BEGIN Given passage

Perhaps more concretely:

if wheels are turning but steering wheel isn't
    turn full emissions controls on
else
    don't

This video describes the actual consequences this software has on the function of the cars.
So how do we know that all the software we use is only doing what we think it is?
- We can look at the source code of, e.g., the CS50 Library to make sure that the CS50 staff have not inserted code we don’t want to run.
- But even clang could have a "Trojan horse" built in that could add code to your programs when they’re being compiled.
- Even if we look at the source code for clang, we can’t guarantee it doesn’t have any malicious code, because compilers are themselves compiled with older versions of themselves!
- Ken Thompson gave a talk about trust in software that essentially comes down to the fact that we can’t trust software - the best we can do is to trust the people who wrote it.
To lighten the mood, watch this adorable Volkswagen ad from the 2011 Superbowl that almost makes them likeable again.

Recursion12:15

Recall our pseudocode from back at the very beginning to find Mike Smith in the phone book:

pick up phone book
open to middle of phone book
look at names
if "Smith" is among names
    call Mike
else if "Smith" is earlier in book
    open to middle of left half of book
    go to line 3
else if "Smith" is later in book
    open to middle of right half of book
    go to line 3
else
    give up

Note that lines 8 and 11 have this go to construct, which creates a loop (C does actually have a go to statement, but its use is strongly discouraged because it is very easy to get wrong, makes it harder to reason about your program’s behavior, and can easily be abused).

END Given passage

## Job A
Write out the software trust notes from "- We can look" to "versions of themselves!".
## Job B
Answer these questions from the software trust notes:
(i) In the first pseudocode, what should happen if the wheels are turning but the steering wheel isn't?
(ii) What are compilers compiled with?
(iii) According to Ken Thompson's talk, what is the best we can do?
## Job C
Translate this sentence from the software trust notes into Spanish: "But even clang could have a "Trojan horse" built in that could add code to your programs when they’re being compiled."
The data have no connection to the software trust notes above.

BEGIN Recorded data

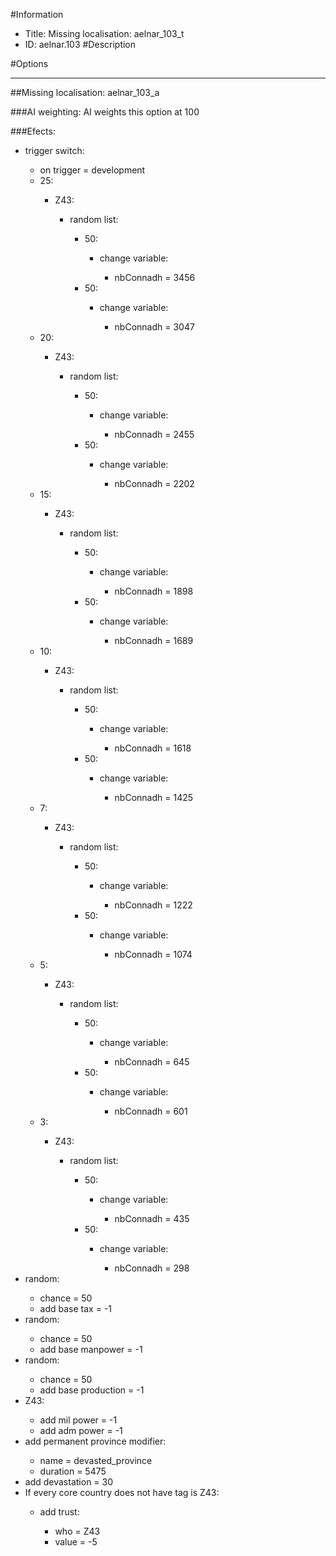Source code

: #Information
 - Title: Missing localisation: aelnar_103_t
 - ID: aelnar.103
#Description

#Options

___
##Missing localisation: aelnar_103_a

###AI weighting:
AI weights this option at 100


###Efects:<ul><li>trigger switch:</li><ul><li>on trigger = development</li><li>25:</li><ul><li>Z43:</li><ul><li>random list:</li><ul><li>50:</li><ul><li>change variable:</li><ul><li>nbConnadh = 3456</li></ul></ul><li>50:</li><ul><li>change variable:</li><ul><li>nbConnadh = 3047</li></ul></ul></ul></ul></ul><li>20:</li><ul><li>Z43:</li><ul><li>random list:</li><ul><li>50:</li><ul><li>change variable:</li><ul><li>nbConnadh = 2455</li></ul></ul><li>50:</li><ul><li>change variable:</li><ul><li>nbConnadh = 2202</li></ul></ul></ul></ul></ul><li>15:</li><ul><li>Z43:</li><ul><li>random list:</li><ul><li>50:</li><ul><li>change variable:</li><ul><li>nbConnadh = 1898</li></ul></ul><li>50:</li><ul><li>change variable:</li><ul><li>nbConnadh = 1689</li></ul></ul></ul></ul></ul><li>10:</li><ul><li>Z43:</li><ul><li>random list:</li><ul><li>50:</li><ul><li>change variable:</li><ul><li>nbConnadh = 1618</li></ul></ul><li>50:</li><ul><li>change variable:</li><ul><li>nbConnadh = 1425</li></ul></ul></ul></ul></ul><li>7:</li><ul><li>Z43:</li><ul><li>random list:</li><ul><li>50:</li><ul><li>change variable:</li><ul><li>nbConnadh = 1222</li></ul></ul><li>50:</li><ul><li>change variable:</li><ul><li>nbConnadh = 1074</li></ul></ul></ul></ul></ul><li>5:</li><ul><li>Z43:</li><ul><li>random list:</li><ul><li>50:</li><ul><li>change variable:</li><ul><li>nbConnadh = 645</li></ul></ul><li>50:</li><ul><li>change variable:</li><ul><li>nbConnadh = 601</li></ul></ul></ul></ul></ul><li>3:</li><ul><li>Z43:</li><ul><li>random list:</li><ul><li>50:</li><ul><li>change variable:</li><ul><li>nbConnadh = 435</li></ul></ul><li>50:</li><ul><li>change variable:</li><ul><li>nbConnadh = 298</li></ul></ul></ul></ul></ul></ul><li>random:</li><ul><li>chance = 50</li><li>add base tax = -1</li></ul><li>random:</li><ul><li>chance = 50</li><li>add base manpower = -1</li></ul><li>random:</li><ul><li>chance = 50</li><li>add base production = -1</li></ul><li>Z43:</li><ul><li>add mil power = -1</li><li>add adm power = -1</li></ul><li>add permanent province modifier:</li><ul><li>name = devasted_province</li><li>duration = 5475</li></ul><li>add devastation = 30</li><li>If every core country does not have tag is Z43:</li><ul><li>add trust:</li><ul><li>who = Z43</li><li>value = -5</li></ul></ul></ul>
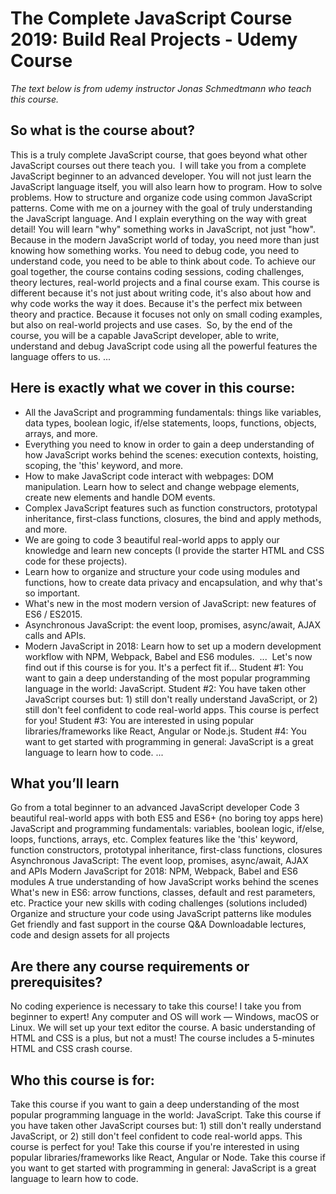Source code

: # The Complete JavaScript Course 2019: Build Real Projects - Udemy Course

_The text below is from udemy instructor Jonas Schmedtmann who teach this course._

## So what is the course about?
This is a truly complete JavaScript course, that goes beyond what other JavaScript courses out there teach you. 
I will take you from a complete JavaScript beginner to an advanced developer. You will not just learn the JavaScript language itself, you will also learn how to program. How to solve problems. How to structure and organize code using common JavaScript patterns.
Come with me on a journey with the goal of truly understanding the JavaScript language. And I explain everything on the way with great detail!
You will learn "why" something works in JavaScript, not just "how". Because in the modern JavaScript world of today, you need more than just knowing how something works. You need to debug code, you need to understand code, you need to be able to think about code.
To achieve our goal together, the course contains coding sessions, coding challenges, theory lectures, real-world projects and a final course exam.
This course is different because it's not just about writing code, it's also about how and why code works the way it does. Because it's the perfect mix between theory and practice. Because it focuses not only on small coding examples, but also on real-world projects and use cases. 
So, by the end of the course, you will be a capable JavaScript developer, able to write, understand and debug JavaScript code using all the powerful features the language offers to us.
...
## Here is exactly what we cover in this course:
* All the JavaScript and programming fundamentals: things like variables, data types, boolean logic, if/else statements, loops, functions, objects, arrays, and more.
* Everything you need to know in order to gain a deep understanding of how JavaScript works behind the scenes: execution contexts, hoisting, scoping, the 'this' keyword, and more.
* How to make JavaScript code interact with webpages: DOM manipulation. Learn how to select and change webpage elements, create new elements and handle DOM events.
* Complex JavaScript features such as function constructors, prototypal inheritance, first-class functions, closures, the bind and apply methods, and more.
* We are going to code 3 beautiful real-world apps to apply our knowledge and learn new concepts (I provide the starter HTML and CSS code for these projects).
* Learn how to organize and structure your code using modules and functions, how to create data privacy and encapsulation, and why that's so important.
* What's new in the most modern version of JavaScript: new features of ES6 / ES2015.
* Asynchronous JavaScript: the event loop, promises, async/await, AJAX calls and APIs. 
* Modern JavaScript in 2018: Learn how to set up a modern development workflow with NPM, Webpack, Babel and ES6 modules. 
... 
Let's now find out if this course is for you. It's a perfect fit if...
Student #1: You want to gain a deep understanding of the most popular programming language in the world: JavaScript.
Student #2: You have taken other JavaScript courses but: 1) still don't really understand JavaScript, or 2) still don't feel confident to code real-world apps. This course is perfect for you!
Student #3: You are interested in using popular libraries/frameworks like React, Angular or Node.js.
Student #4: You want to get started with programming in general: JavaScript is a great language to learn how to code.
...
## What you’ll learn
Go from a total beginner to an advanced JavaScript developer
Code 3 beautiful real-world apps with both ES5 and ES6+ (no boring toy apps here)
JavaScript and programming fundamentals: variables, boolean logic, if/else, loops, functions, arrays, etc.
Complex features like the 'this' keyword, function constructors, prototypal inheritance, first-class functions, closures
Asynchronous JavaScript: The event loop, promises, async/await, AJAX and APIs
Modern JavaScript for 2018: NPM, Webpack, Babel and ES6 modules
A true understanding of how JavaScript works behind the scenes
What's new in ES6: arrow functions, classes, default and rest parameters, etc.
Practice your new skills with coding challenges (solutions included)
Organize and structure your code using JavaScript patterns like modules
Get friendly and fast support in the course Q&A
Downloadable lectures, code and design assets for all projects
    
## Are there any course requirements or prerequisites?
No coding experience is necessary to take this course! I take you from beginner to expert!
Any computer and OS will work — Windows, macOS or Linux. We will set up your text editor the course.
A basic understanding of HTML and CSS is a plus, but not a must! The course includes a 5-minutes HTML and CSS crash course.
    
## Who this course is for:
Take this course if you want to gain a deep understanding of the most popular programming language in the world: JavaScript.
Take this course if you have taken other JavaScript courses but: 1) still don't really understand JavaScript, or 2) still don't feel confident to code real-world apps. This course is perfect for you!
Take this course if you're interested in using popular libraries/frameworks like React, Angular or Node.
Take this course if you want to get started with programming in general: JavaScript is a great language to learn how to code.


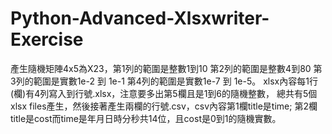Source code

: # Python-Advanced-Xlsxwriter-Exercise

產生隨機矩陣4x5為X23，第1列的範圍是整數1到10  第2列的範圍是整數4到80 第3列的範圍是實數1e-2 到 1e-1 第4列的範圍是實數1e-7 到 1e-5。 xlsx內容每1行(欄)有4列寫入到行號.xlsx，注意要多出第5欄且是1到6的隨機整數， 總共有5個xlsx files產生，然後接著產生兩欄的行號.csv，csv內容第1欄title是time; 第2欄title是cost而time是年月日時分秒共14位，且cost是0到1的隨機實數。
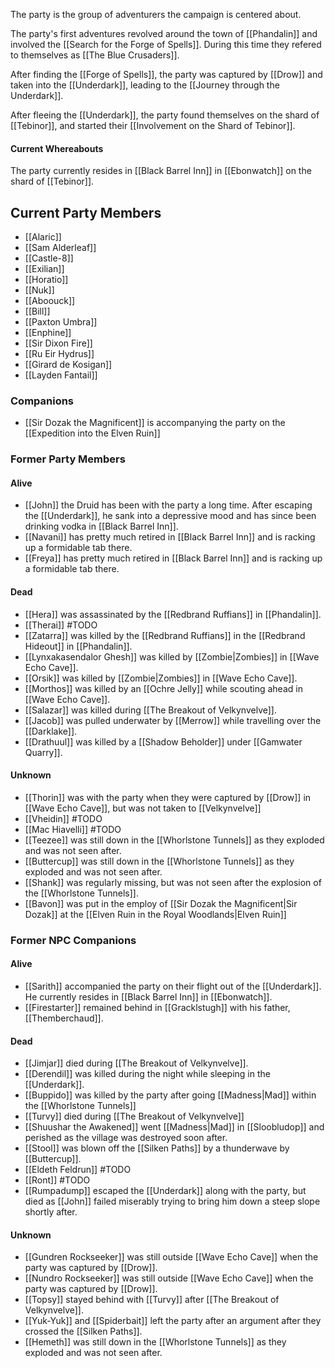 The party is the group of adventurers the campaign is centered about.

The party's first adventures revolved around the town of [[Phandalin]] and involved the [[Search for the Forge of Spells]]. During this time they refered to themselves as [[The Blue Crusaders]].

After finding the [[Forge of Spells]], the party was captured by [[Drow]] and taken into the [[Underdark]], leading to the [[Journey through the Underdark]].

After fleeing the [[Underdark]], the party found themselves on the shard of [[Tebinor]], and started their [[Involvement on the Shard of Tebinor]].

#### Current Whereabouts
The party currently resides in [[Black Barrel Inn]] in [[Ebonwatch]] on the shard of [[Tebinor]].

## Current Party Members
* [[Alaric]]
* [[Sam Alderleaf]]
* [[Castle-8]]
* [[Exilian]]
* [[Horatio]]
* [[Nuk]]
* [[Aboouck]]
* [[Bill]]
* [[Paxton Umbra]]
* [[Enphine]]
* [[Sir Dixon Fire]]
* [[Ru Eir Hydrus]]
* [[Girard de Kosigan]]
* [[Layden Fantail]]

 
### Companions
* [[Sir Dozak the Magnificent]] is accompanying the party on the [[Expedition into the Elven Ruin]]

### Former Party Members
#### Alive
* [[John]] the Druid has been with the party a long time. After escaping the [[Underdark]], he sank into a depressive mood and has since been drinking vodka in [[Black Barrel Inn]].
* [[Navani]] has pretty much retired in [[Black Barrel Inn]] and is racking up a formidable tab there.
* [[Freya]] has pretty much retired in [[Black Barrel Inn]] and is racking up a formidable tab there.
#### Dead
* [[Hera]] was assassinated by the [[Redbrand Ruffians]] in [[Phandalin]].
* [[Therai]] #TODO
* [[Zatarra]] was killed by the [[Redbrand Ruffians]] in the [[Redbrand Hideout]] in [[Phandalin]].
* [[Lynxakasendalor Ghesh]] was killed by [[Zombie|Zombies]] in [[Wave Echo Cave]].
* [[Orsik]] was killed by [[Zombie|Zombies]] in [[Wave Echo Cave]].
* [[Morthos]] was killed by an [[Ochre Jelly]] while scouting ahead in [[Wave Echo Cave]].
* [[Salazar]] was killed during [[The Breakout of Velkynvelve]].
* [[Jacob]] was pulled underwater by [[Merrow]] while travelling over the [[Darklake]].
* [[Drathuul]] was killed by a [[Shadow Beholder]] under [[Gamwater Quarry]].
#### Unknown
* [[Thorin]] was with the party when they were captured by [[Drow]] in [[Wave Echo Cave]], but was not taken to [[Velkynvelve]]
* [[Vheidin]] #TODO
* [[Mac Hiavelli]] #TODO
* [[Teezee]] was still down in the [[Whorlstone Tunnels]] as they exploded and was not seen after.
* [[Buttercup]] was still down in the [[Whorlstone Tunnels]] as they exploded and was not seen after.
* [[Shank]] was regularly missing, but was not seen after the explosion of the [[Whorlstone Tunnels]].
* [[Bavon]] was put in the employ of [[Sir Dozak the Magnificent|Sir Dozak]] at the [[Elven Ruin in the Royal Woodlands|Elven Ruin]] 
### Former NPC Companions
#### Alive
* [[Sarith]] accompanied the party on their flight out of the [[Underdark]]. He currently resides in [[Black Barrel Inn]] in [[Ebonwatch]].
* [[Firestarter]] remained behind in [[Gracklstugh]] with his father, [[Themberchaud]].
#### Dead
* [[Jimjar]] died during [[The Breakout of Velkynvelve]].
* [[Derendil]] was killed during the night while sleeping in the [[Underdark]].
* [[Buppido]] was killed by the party after going [[Madness|Mad]] within the [[Whorlstone Tunnels]]
* [[Turvy]] died during [[The Breakout of Velkynvelve]]
* [[Shuushar the Awakened]] went [[Madness|Mad]] in [[Sloobludop]] and perished as the village was destroyed soon after.
* [[Stool]] was blown off the [[Silken Paths]] by a thunderwave by [[Buttercup]].
* [[Eldeth Feldrun]] #TODO
* [[Ront]] #TODO
* [[Rumpadump]] escaped the [[Underdark]] along with the party, but died as [[John]] failed miserably trying to bring him down a steep slope shortly after.
#### Unknown
* [[Gundren Rockseeker]] was still outside [[Wave Echo Cave]] when the party was captured by [[Drow]].
* [[Nundro Rockseeker]] was still outside [[Wave Echo Cave]] when the party was captured by [[Drow]].
* [[Topsy]] stayed behind with [[Turvy]] after [[The Breakout of Velkynvelve]].
* [[Yuk-Yuk]] and [[Spiderbait]] left the party after an argument after they crossed the [[Silken Paths]].
* [[Hemeth]] was still down in the [[Whorlstone Tunnels]] as they exploded and was not seen after.
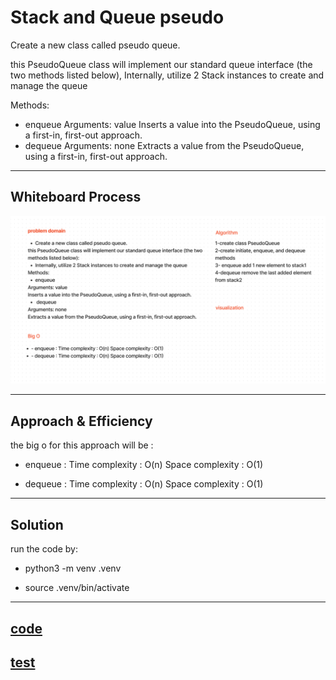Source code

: # Stack and Queue pseudo

Create a new class called pseudo queue.

this PseudoQueue class will implement our standard queue interface (the two methods listed below),
Internally, utilize 2 Stack instances to create and manage the queue

Methods:

- enqueue
Arguments: value
Inserts a value into the PseudoQueue, using a first-in, first-out approach.
- dequeue
Arguments: none
Extracts a value from the PseudoQueue, using a first-in, first-out approach.

---

## Whiteboard Process

![Whiteboard](./PseudoQueue.png)

---

## Approach & Efficiency

the big o for this approach will be :

- enqueue : Time complexity : O(n) Space complexity : O(1)

- dequeue : Time complexity : O(n) Space complexity : O(1)

---

## Solution

run the code by:

- python3 -m venv .venv

- source .venv/bin/activate


---

## [code](./stack_and_queue.py)

## [test](./tests/test_stack_qu_pseudo.py)

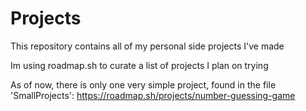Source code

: # Projects

This repository contains all of my personal side projects I've made

Im using roadmap.sh to curate a list of projects I plan on trying

As of now, there is only one very simple project, found in the file 'SmallProjects':
https://roadmap.sh/projects/number-guessing-game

END Recorded data

## Written reply A
- We can look at the source code of, e.g., the CS50 Library to make sure that the CS50 staff have not inserted code we don’t want to run.
- But even clang could have a "Trojan horse" built in that could add code to your programs when they’re being compiled.
- Even if we look at the source code for clang, we can’t guarantee it doesn’t have any malicious code, because compilers are themselves compiled with older versions of themselves!

## Written reply B
(i) Full emissions controls are turned on.
(ii) Older versions of themselves.
(iii) Trust the people who wrote the software.

## Written reply C
Pero incluso clang podría tener un «caballo de Troya» incorporado que podría añadir código a tus programas cuando se están compilando.